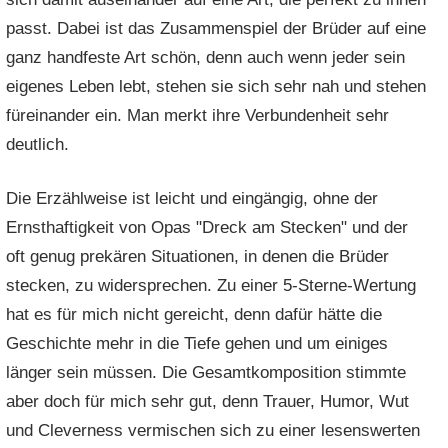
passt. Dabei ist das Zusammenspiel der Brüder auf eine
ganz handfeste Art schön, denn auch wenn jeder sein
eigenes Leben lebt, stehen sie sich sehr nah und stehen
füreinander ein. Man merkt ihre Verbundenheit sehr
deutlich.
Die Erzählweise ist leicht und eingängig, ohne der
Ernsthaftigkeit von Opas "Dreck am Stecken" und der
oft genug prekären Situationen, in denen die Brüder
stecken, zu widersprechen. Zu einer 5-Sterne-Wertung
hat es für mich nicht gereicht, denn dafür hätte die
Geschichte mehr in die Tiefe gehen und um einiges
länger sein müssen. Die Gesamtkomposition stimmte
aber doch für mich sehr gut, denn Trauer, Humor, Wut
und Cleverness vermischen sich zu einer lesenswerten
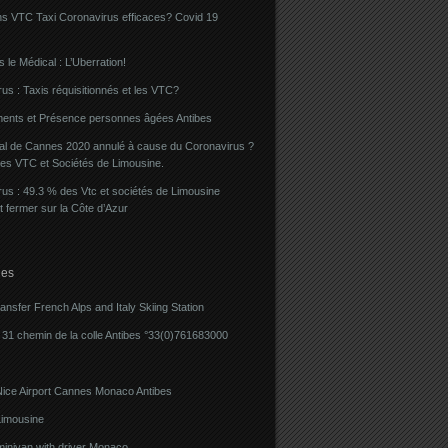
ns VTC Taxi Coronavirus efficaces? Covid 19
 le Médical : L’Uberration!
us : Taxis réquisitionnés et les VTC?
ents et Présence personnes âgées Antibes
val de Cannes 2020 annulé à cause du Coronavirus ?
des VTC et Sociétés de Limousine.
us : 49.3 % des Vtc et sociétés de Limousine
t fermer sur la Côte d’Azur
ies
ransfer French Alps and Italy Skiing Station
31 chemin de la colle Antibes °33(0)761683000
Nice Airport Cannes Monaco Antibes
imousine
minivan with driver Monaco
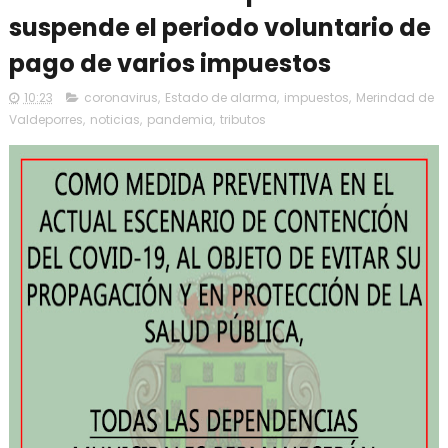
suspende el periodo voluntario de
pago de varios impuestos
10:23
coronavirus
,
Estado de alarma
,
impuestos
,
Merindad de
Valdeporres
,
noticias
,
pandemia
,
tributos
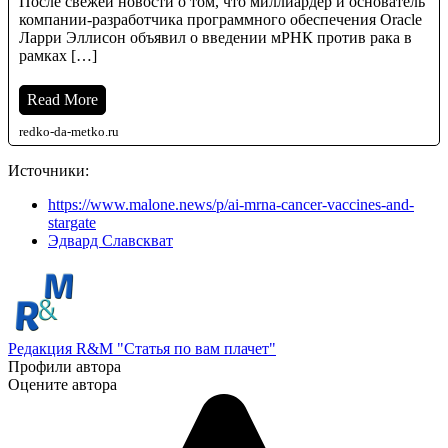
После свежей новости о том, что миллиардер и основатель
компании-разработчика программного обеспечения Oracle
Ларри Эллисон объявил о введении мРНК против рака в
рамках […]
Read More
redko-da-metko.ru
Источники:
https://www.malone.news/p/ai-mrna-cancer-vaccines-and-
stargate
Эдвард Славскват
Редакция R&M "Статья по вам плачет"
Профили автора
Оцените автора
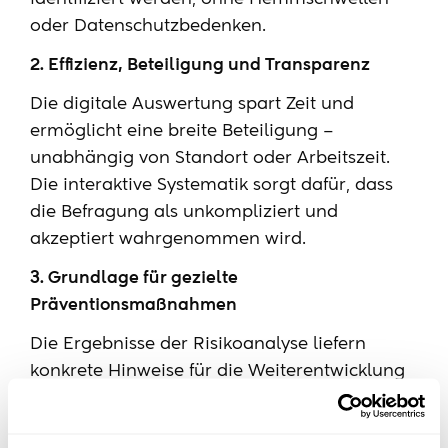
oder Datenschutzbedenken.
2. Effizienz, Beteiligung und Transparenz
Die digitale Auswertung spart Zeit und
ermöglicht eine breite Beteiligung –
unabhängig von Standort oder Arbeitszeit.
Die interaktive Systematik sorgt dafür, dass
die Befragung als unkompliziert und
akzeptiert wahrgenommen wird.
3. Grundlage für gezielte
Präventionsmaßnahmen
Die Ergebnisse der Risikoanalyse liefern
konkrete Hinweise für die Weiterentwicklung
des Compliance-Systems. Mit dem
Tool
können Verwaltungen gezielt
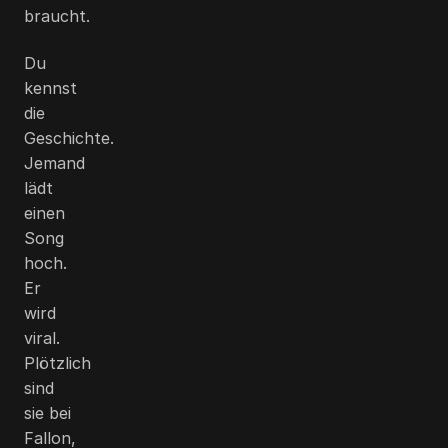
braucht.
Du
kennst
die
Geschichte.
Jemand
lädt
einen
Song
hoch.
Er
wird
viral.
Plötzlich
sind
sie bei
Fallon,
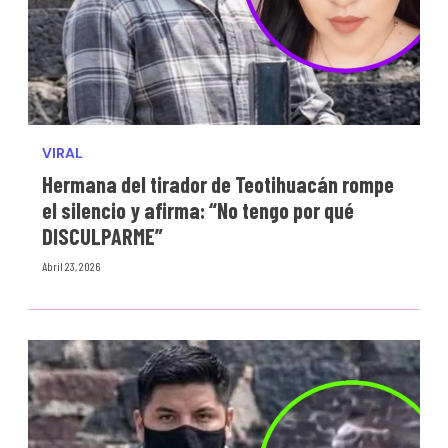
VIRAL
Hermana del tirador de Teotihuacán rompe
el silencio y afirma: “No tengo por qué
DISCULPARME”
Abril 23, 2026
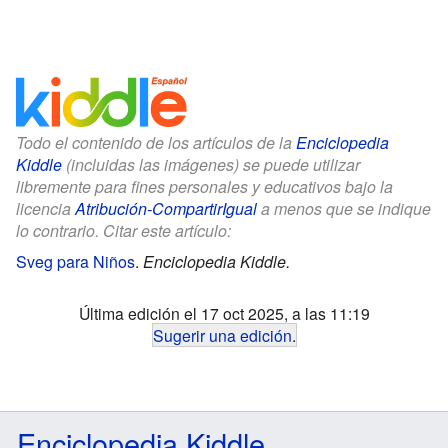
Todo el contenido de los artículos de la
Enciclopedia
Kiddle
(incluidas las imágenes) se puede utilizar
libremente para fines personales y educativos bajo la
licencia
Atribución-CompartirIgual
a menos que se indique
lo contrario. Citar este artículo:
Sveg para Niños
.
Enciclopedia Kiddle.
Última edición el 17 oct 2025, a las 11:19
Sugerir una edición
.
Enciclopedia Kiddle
━━━━
=== Prompt ===
Nothing except the lines from the one containing "ganz handfeste Art" through the one containing "компании-разработчика программного обеспечения" should appear in the answer, exactly as above and without pictures.

=== Answer area ===
ganz handfeste Art schön, denn auch wenn jeder sein
eigenes Leben lebt, stehen sie sich sehr nah und stehen
füreinander ein. Man merkt ihre Verbundenheit sehr
deutlich.
Die Erzählweise ist leicht und eingängig, ohne der
Ernsthaftigkeit von Opas "Dreck am Stecken" und der
oft genug prekären Situationen, in denen die Brüder
stecken, zu widersprechen. Zu einer 5-Sterne-Wertung
hat es für mich nicht gereicht, denn dafür hätte die
Geschichte mehr in die Tiefe gehen und um einiges
länger sein müssen. Die Gesamtkomposition stimmte
aber doch für mich sehr gut, denn Trauer, Humor, Wut
und Cleverness vermischen sich zu einer lesenswerten
ns VTC Taxi Coronavirus efficaces? Covid 19
 le Médical : L’Uberration!
us : Taxis réquisitionnés et les VTC?
ents et Présence personnes âgées Antibes
val de Cannes 2020 annulé à cause du Coronavirus ?
des VTC et Sociétés de Limousine.
us : 49.3 % des Vtc et sociétés de Limousine
t fermer sur la Côte d’Azur
ies
ransfer French Alps and Italy Skiing Station
31 chemin de la colle Antibes °33(0)761683000
Nice Airport Cannes Monaco Antibes
imousine
minivan with driver Monaco
suspende el periodo voluntario de
pago de varios impuestos
10:23
coronavirus
,
Estado de alarma
,
impuestos
,
Merindad de
Valdeporres
,
noticias
,
pandemia
,
tributos
После свежей новости о том, что миллиардер и основатель
компании-разработчика программного обеспечения Oracle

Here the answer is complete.